Opinión

¿Qué ocurre en Chile?

De las noticias y opiniones que llegan a conocimiento en la prensa diaria, no resulta fácil inferir explicaciones referidas acontecimientos pasados, por importantes que estos sean, para explicar hechos, sobre todo si estos forman una estructura en la que, por añadidura, inciden situaciones de extrema complejidad internacional, que añaden al problema de extensión el importante de co-implicación. La cuestión fundamental es la incidencia coyuntural compleja, a lo que se añaden influencias intelectuales de planteamientos filosóficos e influencias continentales, ideologías intencionales particularísimas, que al menos momentáneamente permiten hacer pensar que los «hechos» de referencia pueden ser un acierto, aunque momentáneo, que realmente se convierten en humo. En efecto, se transforma inmediatamente en nada y es borrado rápidamente de la realidad.

Ante la reaparición en Chile de la violencia, de la protesta social y política, debemos partir de un enfoque histórico sereno. Un amigo mío, altamente estimado por su sabiduría y conocimiento de la realidad vividos personalmente en Chile, me pide la opinión, que con mucho gusto procedo a dar, advirtiendo que esta opinión no es sobre un asunto baladí; que no es fácil entrar en una explicación que abarque la compleja problemática que la constituye y que de ninguna manera pretendo que lo que yo pueda opinar se considere ni absoluta, ni definitiva, porque constituye un mundo problemático de extrema complejidad.

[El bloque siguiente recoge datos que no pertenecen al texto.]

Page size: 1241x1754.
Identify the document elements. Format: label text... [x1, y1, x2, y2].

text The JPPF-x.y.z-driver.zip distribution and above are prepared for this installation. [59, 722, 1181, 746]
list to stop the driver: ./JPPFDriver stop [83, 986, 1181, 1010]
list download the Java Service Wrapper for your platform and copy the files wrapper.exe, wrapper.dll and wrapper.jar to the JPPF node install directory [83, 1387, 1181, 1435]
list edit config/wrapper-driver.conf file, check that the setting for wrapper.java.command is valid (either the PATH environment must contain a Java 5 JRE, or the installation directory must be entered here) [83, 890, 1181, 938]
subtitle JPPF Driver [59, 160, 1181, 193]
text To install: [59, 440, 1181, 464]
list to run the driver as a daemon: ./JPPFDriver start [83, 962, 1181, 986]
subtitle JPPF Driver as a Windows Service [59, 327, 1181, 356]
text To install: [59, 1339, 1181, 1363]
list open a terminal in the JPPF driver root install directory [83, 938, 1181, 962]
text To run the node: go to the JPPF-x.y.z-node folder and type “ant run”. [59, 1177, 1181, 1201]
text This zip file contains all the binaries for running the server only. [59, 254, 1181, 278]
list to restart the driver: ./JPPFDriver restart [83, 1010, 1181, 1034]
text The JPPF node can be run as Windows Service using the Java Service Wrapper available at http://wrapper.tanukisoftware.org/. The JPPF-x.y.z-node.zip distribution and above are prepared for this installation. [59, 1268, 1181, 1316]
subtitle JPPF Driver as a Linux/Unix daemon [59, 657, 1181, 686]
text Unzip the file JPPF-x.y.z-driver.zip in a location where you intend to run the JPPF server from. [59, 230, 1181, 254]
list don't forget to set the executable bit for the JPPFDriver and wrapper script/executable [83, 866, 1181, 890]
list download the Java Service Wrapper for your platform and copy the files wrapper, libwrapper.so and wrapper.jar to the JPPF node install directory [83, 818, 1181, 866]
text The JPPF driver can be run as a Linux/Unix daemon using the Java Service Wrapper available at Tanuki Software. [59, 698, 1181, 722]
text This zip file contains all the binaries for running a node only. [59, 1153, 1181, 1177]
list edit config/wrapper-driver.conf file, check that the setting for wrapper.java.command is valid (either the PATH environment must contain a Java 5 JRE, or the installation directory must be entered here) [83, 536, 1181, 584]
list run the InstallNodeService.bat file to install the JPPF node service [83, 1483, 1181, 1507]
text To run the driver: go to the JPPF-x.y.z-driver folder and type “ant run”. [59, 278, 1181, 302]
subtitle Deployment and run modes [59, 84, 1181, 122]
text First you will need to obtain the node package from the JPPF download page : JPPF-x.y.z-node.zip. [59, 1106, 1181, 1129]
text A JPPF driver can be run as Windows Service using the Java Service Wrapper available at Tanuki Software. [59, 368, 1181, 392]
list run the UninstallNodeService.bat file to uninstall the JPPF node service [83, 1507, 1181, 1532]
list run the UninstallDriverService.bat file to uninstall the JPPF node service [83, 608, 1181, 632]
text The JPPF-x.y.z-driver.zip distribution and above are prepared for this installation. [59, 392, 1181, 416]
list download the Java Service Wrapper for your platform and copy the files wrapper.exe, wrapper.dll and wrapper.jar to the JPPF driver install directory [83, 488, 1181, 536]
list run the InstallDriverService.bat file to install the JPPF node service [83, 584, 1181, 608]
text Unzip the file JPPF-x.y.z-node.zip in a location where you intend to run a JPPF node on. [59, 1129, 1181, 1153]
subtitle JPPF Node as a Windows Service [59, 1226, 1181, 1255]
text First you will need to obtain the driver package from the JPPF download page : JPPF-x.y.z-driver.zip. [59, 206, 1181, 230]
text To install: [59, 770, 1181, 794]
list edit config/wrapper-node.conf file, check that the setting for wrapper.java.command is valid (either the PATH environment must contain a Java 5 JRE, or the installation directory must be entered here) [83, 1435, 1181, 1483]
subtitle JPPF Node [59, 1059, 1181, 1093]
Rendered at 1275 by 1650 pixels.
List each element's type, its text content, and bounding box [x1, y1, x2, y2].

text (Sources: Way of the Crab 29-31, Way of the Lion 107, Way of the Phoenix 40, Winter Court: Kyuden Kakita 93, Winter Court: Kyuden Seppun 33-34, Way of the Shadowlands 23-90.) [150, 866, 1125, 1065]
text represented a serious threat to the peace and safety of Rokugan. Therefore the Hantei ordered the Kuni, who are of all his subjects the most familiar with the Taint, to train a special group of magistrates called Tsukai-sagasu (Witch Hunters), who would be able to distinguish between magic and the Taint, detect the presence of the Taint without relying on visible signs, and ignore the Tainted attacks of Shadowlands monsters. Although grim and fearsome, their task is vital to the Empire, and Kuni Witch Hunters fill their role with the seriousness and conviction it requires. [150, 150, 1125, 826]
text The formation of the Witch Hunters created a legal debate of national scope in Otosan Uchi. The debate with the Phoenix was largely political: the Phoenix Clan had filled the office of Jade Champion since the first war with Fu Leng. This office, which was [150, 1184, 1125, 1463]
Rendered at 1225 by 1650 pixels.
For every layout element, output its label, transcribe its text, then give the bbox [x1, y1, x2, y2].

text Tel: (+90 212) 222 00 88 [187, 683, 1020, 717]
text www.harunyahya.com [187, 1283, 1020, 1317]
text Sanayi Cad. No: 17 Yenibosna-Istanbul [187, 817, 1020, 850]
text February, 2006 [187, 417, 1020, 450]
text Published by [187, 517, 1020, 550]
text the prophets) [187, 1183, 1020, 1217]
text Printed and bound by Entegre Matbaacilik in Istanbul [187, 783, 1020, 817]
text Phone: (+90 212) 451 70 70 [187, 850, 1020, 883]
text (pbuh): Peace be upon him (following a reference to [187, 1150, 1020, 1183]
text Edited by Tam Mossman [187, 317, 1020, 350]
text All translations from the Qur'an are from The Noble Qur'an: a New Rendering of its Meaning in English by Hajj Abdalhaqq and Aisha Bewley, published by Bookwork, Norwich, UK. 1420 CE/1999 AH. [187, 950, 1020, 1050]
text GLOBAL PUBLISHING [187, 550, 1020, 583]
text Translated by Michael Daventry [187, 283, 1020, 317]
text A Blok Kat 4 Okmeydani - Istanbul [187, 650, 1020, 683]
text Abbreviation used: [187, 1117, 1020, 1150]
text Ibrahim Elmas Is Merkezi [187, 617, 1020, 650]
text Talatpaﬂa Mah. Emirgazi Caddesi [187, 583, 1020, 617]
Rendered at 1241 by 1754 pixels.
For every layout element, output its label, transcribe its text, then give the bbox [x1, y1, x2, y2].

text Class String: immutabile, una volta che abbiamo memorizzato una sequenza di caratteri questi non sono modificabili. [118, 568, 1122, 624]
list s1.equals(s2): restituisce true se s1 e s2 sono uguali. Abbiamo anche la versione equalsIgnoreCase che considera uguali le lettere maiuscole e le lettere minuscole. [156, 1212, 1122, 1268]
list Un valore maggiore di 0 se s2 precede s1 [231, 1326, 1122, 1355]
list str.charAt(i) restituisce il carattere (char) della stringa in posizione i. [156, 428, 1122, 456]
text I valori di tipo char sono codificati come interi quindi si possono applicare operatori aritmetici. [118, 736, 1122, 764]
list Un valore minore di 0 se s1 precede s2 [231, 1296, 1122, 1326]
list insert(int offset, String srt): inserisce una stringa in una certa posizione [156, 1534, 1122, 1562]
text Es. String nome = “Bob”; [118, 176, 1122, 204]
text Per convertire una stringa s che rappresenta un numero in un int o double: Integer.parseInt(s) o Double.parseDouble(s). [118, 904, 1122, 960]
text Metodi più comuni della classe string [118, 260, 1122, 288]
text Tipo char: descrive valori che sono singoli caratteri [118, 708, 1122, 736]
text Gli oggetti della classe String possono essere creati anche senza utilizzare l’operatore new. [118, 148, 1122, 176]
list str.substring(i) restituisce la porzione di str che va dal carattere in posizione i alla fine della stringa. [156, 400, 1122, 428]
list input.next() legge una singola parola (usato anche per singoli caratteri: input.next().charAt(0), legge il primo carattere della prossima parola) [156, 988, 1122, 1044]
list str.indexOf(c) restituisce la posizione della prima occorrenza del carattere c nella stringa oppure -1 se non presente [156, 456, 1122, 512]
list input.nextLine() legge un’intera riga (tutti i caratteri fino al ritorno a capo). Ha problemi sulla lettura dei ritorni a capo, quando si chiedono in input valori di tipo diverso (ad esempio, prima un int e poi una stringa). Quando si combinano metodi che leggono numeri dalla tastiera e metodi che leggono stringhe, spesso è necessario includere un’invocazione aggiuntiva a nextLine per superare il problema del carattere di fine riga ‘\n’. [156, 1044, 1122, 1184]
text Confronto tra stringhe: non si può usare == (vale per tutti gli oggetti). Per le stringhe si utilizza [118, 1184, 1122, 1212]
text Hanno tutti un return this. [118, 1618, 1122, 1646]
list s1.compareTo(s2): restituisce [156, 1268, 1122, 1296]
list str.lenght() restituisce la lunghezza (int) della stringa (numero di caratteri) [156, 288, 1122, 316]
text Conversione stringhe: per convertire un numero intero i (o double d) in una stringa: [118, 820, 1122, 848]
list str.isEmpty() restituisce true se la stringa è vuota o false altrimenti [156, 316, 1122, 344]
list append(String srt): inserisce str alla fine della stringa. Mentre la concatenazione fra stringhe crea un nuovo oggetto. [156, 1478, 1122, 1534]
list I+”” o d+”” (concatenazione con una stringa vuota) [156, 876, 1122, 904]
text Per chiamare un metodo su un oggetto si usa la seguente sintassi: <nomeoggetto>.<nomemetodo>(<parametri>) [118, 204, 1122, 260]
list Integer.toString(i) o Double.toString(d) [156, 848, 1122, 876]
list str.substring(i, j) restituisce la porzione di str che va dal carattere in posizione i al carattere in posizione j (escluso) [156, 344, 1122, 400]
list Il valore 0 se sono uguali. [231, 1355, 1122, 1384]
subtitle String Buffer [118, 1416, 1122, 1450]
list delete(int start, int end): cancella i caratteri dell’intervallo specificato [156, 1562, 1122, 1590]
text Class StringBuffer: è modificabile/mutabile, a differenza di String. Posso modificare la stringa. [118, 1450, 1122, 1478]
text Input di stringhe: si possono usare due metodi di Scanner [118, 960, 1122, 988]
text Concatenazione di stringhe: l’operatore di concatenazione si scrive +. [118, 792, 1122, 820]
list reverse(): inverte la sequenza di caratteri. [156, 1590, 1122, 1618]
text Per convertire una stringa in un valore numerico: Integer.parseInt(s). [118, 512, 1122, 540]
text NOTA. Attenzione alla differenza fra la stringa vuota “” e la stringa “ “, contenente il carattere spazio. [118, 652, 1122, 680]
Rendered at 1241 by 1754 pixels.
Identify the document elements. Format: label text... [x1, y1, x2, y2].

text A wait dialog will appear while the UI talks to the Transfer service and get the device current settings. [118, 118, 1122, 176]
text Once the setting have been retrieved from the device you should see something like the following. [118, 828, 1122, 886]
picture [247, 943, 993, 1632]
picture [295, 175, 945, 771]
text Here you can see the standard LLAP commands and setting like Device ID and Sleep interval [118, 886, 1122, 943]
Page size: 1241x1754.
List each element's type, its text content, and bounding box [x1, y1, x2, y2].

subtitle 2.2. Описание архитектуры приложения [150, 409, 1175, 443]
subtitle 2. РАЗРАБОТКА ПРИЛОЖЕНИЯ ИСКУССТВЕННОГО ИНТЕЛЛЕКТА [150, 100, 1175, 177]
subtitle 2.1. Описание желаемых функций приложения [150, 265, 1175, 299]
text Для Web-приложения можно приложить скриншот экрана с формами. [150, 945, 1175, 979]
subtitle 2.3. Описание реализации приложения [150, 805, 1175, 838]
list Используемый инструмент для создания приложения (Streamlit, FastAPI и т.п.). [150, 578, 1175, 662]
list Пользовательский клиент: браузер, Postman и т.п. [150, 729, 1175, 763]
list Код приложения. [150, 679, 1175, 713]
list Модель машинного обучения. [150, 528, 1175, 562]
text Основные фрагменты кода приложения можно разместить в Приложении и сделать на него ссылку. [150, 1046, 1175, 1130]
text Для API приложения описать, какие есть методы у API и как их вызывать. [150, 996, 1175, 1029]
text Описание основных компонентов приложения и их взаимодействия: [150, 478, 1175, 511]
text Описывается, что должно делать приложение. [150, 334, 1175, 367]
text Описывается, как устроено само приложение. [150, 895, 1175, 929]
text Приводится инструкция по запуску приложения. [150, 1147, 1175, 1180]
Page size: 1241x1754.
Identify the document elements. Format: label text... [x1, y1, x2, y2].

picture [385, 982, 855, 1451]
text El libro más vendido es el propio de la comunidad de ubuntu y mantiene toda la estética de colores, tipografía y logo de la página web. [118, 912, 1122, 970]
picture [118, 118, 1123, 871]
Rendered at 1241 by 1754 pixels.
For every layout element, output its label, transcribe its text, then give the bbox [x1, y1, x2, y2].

La República de Chile –la más «alejada»– de las naciones americanas de raíz española y, en consecuencia, europea de Hispanoamérica, ofrece históricamente un contraste muy acusado respecto a otros países iberoamericanos, donde se origina cambios muy rápidos, el radical desajuste con las condiciones sociales, políticas y económicas de mayor lentitud de adecuación en su adaptación a la realidad estatal. Desde su independencia política de España, se advierte un relativo adelanto en los modelos institucionales y en su organización social, respecto al nivel correspondiente de su estructura económica. Este desajuste se aprecia de modo particular en el ejercicio de las condiciones sociales de sus clases medias, de mayor lentitud de adaptación de papeles factoriales nacionales en sus formas institucionales. El análisis de esta realidad ha llevado a un sector intelectual –me refiero a Aníbal Pinto– a la conclusión de que se trata de una «economía difícil», pero como consecuencia, sobre todo, al querer adivinar el futuro. En todo, es evidente, que estas conclusiones de 1964 tienen, en 1970/73, un valor inapreciable para Chile con un carácter distinto al de otras repúblicas coetáneas, en plazos generacionales de otras comunidades nacionales.

Aníbal Pinto cifra las razones de la dificultad chilena en dos supuestos: el límite real del proceso de sustitución de importaciones –la etapa fácil de la economía chilena– y, en segundo lugar, que la estructura social chilena plantea serias incógnitas respecto a la superación de esa etapa y la sitúa ante un grave desafío consistente en encontrar un modelo capaz de articular la transformación de la economía nacional con un nuevo tipo de apertura hacia el exterior y, al mismo tiempo, encontrar una distribución de recursos capaz de satisfacer a la población marginada por el crecimiento económico de las décadas anteriores y poner en práctica otro modelo de desarrollo que se integre y sea capaz de satisfacer las nuevas necesidades de la población.

Puede afirmarse que, desde 1945 a 1958, Chile se ha caracterizado por un sistema de «negociación», inspirado en dos «modelos» del siglo XIX: el de la república conservadora portaliana (1830-1860) y el de la república liberal (1860-1920), lo cual proporcionó una característica impar: la vida política dominada por la acción parlamentaria. Con frecuencia, grupos heterogéneos se han unido para una solución inmediata de los problemas, según se iban presentando, para encontrar solución en virtud de acuerdos, compromisos y negociaciones entre las minorías dominantes de la vida política concebida en la «urdimbre» parlamentaria. Esto produjo la revelación de un gran número de personas no participante; en segundo término, la creación de centros de alta comisión; por último, canales de comunicación de ideas entre los grupos de interés y la masa excluida de la participación política: el «corporativismo» y el «colectivismo» o, si se prefiere, la expansión de una ideología que quiere conseguir un modelo de masas que favorezca sus intereses peculiares.